▸ REQUIRED TASKS:
1) Repeat the passage of the forum thread from "## MissJordan (Dec" to "are troubled by.".
2) Answer each question from the forum thread, one per line.
(a) What does Konan say she is?
(b) Which character does lib compare Lineri to?
(c) Which type does CONWAY say they are?
3) Resume the INTJ forum thread after its final post and write what comes next.

▸ TEXT SHOWN:

# INTJ - After the result everthing fell into place.



## Lineri (May 14, 2011)

I am an INTJ. When I was reading about the mastermind, everthing fell into place.

Now I know why people think I am a boygirl and why a lot of girls think that I am a lesbian. And now I know why people critisize me without having great substance building their opinions on.

Do anyone recognize themselves?


----------



## L'Empereur (Jun 7, 2010)

Welcome to PerC!! roud:


----------



## Konan (Apr 20, 2011)

Welcome to the forum!!! 
To some extent; yes. I'm Asexual though but my father did think I was a lesbian for a time since I never found an interest in either sex.


----------



## oxytocinjunkie (Dec 13, 2010)

I'm glad learning your type has cleared things up for you, welcome Lineri


----------



## skycloud86 (Jul 15, 2009)

*Welcome to the forum :happy:*


----------



## Lineri (May 14, 2011)

Thanks guys!

I tried to take the extrovert run through puberty but I didnt find alot of interesting people.


----------



## Fizz (Nov 13, 2010)

Welcome to the forum! More female thinkers!!!


----------



## lib (Sep 18, 2010)

One more Lisbeth Salander!!!
Welcome to PerC.
See you on INTJ Forum.


----------



## infjmom (Apr 2, 2011)

Welcome to PerC, hope you enjoy your stay.


----------



## CONWAY (May 11, 2011)

Lineri said:


> I am an INTJ. When I was reading about the mastermind, everthing fell into place.
> 
> Now I know why people think I am a boygirl and why a lot of girls think that I am a lesbian. And now I know why people critisize me without having great substance building their opinions on.
> 
> Do anyone recognize themselves?


I've never been much of a girly girl
Welcome I'm not INTJ but INFJ..


----------



## The13thGuest (May 3, 2011)

Lineri said:


> I am an INTJ. When I was reading about the mastermind, everthing fell into place.
> 
> Now I know why people think I am a boygirl and why a lot of girls think that I am a lesbian. And now I know why people critisize me without having great substance building their opinions on.
> 
> Do anyone recognize themselves?


.... Thank you. 
I identify with this other than they boygirl thing. People think I'm a feminine lesbian. =-=;


----------



## Paeter (May 18, 2011)

Welcome. INTJ females are awesome and rather rare. The personality typing is very insightful to say the least.


----------



## MissJordan (Dec 21, 2010)

Lineri said:


> a lot of girls think that I am a lesbian.


I laughed at this bit.

But anyway, welcome to the forums.
The INTJ section is a good place to gain a sense of superiority over the idiots you usually are troubled by.

▸ MATERIAL PROVIDED:
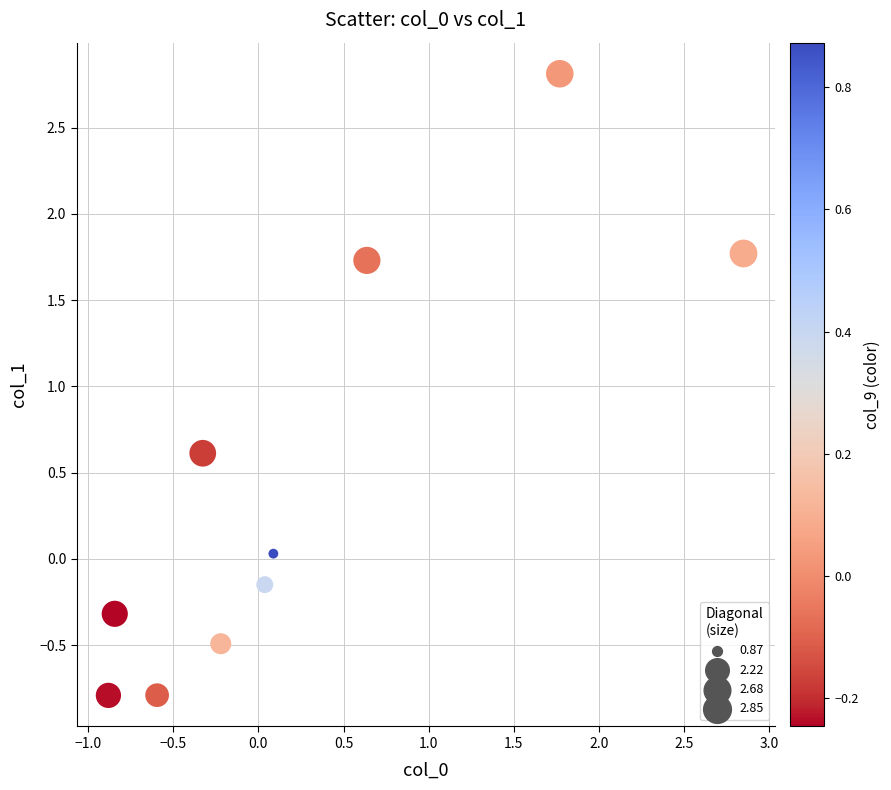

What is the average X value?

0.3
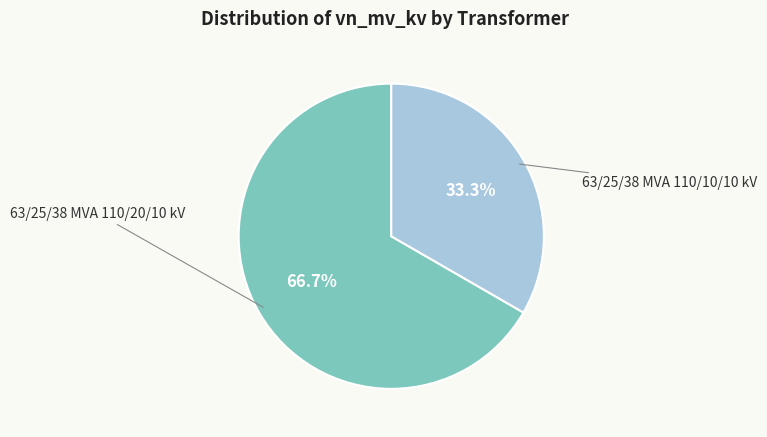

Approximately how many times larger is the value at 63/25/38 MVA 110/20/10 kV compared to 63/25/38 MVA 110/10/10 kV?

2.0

==

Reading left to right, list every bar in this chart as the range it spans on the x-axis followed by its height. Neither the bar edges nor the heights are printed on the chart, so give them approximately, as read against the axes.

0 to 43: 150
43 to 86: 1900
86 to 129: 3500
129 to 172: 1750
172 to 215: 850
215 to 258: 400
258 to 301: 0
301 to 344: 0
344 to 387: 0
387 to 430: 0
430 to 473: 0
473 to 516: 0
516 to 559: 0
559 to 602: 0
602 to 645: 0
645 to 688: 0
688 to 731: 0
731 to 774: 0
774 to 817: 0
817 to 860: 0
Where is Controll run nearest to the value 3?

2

▸ ANSWERS PROVIDED:
1)
## MissJordan (Dec 21, 2010)

Lineri said:


> a lot of girls think that I am a lesbian.


I laughed at this bit.

But anyway, welcome to the forums.
The INTJ section is a good place to gain a sense of superiority over the idiots you usually are troubled by.

2)
(a) Asexual
(b) Lisbeth Salander
(c) INFJ

3)
MuChApArAdOx said:


> * Double facepalm *...its comments like this that make you look like an idiot.


INTJs fit in very nicely to it.
It's the people who claim to be INTJs or the other who get ridiculed.

And INTJs quite commonly get picked on because in people's opinion we're insane.
According to my mother, I'm a psychotic autistic ADD sufferer.
According to the MBTI forums, I'm an INTJ 5w4.

So, it's important that INTJs start talking to people our types because people who are _not _our type are liable to not understanding us, and seeing us as insane.


----------



## MuChApArAdOx (Jan 24, 2011)

MisterJordan said:


> The INTJ section is a good place to gain a sense of superiority over the idiots you usually are troubled by.


* Double facepalm *...its comments like this that make you look like an idiot.


----------



## MuChApArAdOx (Jan 24, 2011)

MisterJordan said:


> I laughed at this bit.
> 
> But anyway, welcome to the forums.
> The INTJ section is a good place to gain a sense of superiority over the idiots you usually are troubled by.
> ...


This is the main reason my INTJ SO won't make time for PerC. The stereotyping is over the top in the INTJ forums, he's been lurking through my account. If you keep spreading those stereotypes about yourself, people will always have the opinion you're insane.


----------



## Garysalunatic (Apr 9, 2011)

Lineri, I know how you feel. I felt validated when I learned my MBTI type is INTJ. It explained why I felt like I didn't "fit" with the rest of my friends. Some girls in school thought I was gay because, apparently, they were flirting with me and I never reacted. I was also called professor, show off, so boring that I should be a teacher. *sigh*
I get it now. After reading the INTJ profile I finally felt like I was right all along and there are others just like me, sort of. We don't have personality "flaws", we're simply a rare type. I'm good with that.


----------



## MissJordan (Dec 21, 2010)

Garysalunatic said:


> Lineri, I know how you feel. I felt validated when I learned my MBTI type is INTJ. It explained why I felt like I didn't "fit" with the rest of my friends. Some girls in school thought I was gay because, apparently, they were flirting with me and I never reacted. I was also called professor, show off, so boring that I should be a teacher. *sigh*
> I get it now. After reading the INTJ profile I finally felt like I was right all along and there are others just like me, sort of. We don't have personality "flaws", we're simply a rare type. I'm good with that.


You still have flaws, certainly.
It's just that these flaws aren't exclusive to you.

What the MBTI is about is recognising and improving on said flaws, but also making you more comfortable with yourself through the strengths.



> Some girls in school thought I was gay because, apparently, they were flirting with me and I never reacted.


Schoolgirls aren't renowned for being the most accepting bunch, don't concern yourself with about it.



MuChApArAdOx said:


> This is the main reason my INTJ SO won't make time for PerC. The stereotyping is over the top in the INTJ forums, he's been lurking through my account. If you keep spreading those stereotypes about yourself, people will always have the opinion you're insane.


What stereotype?
That people don't think that INTJs are 'normal'?
Look at the Intro section, see for yourself how many INTJs will say "People thought I was a lesbian" and the like.


----------



## MuChApArAdOx (Jan 24, 2011)

MisterJordan said:


> What stereotype?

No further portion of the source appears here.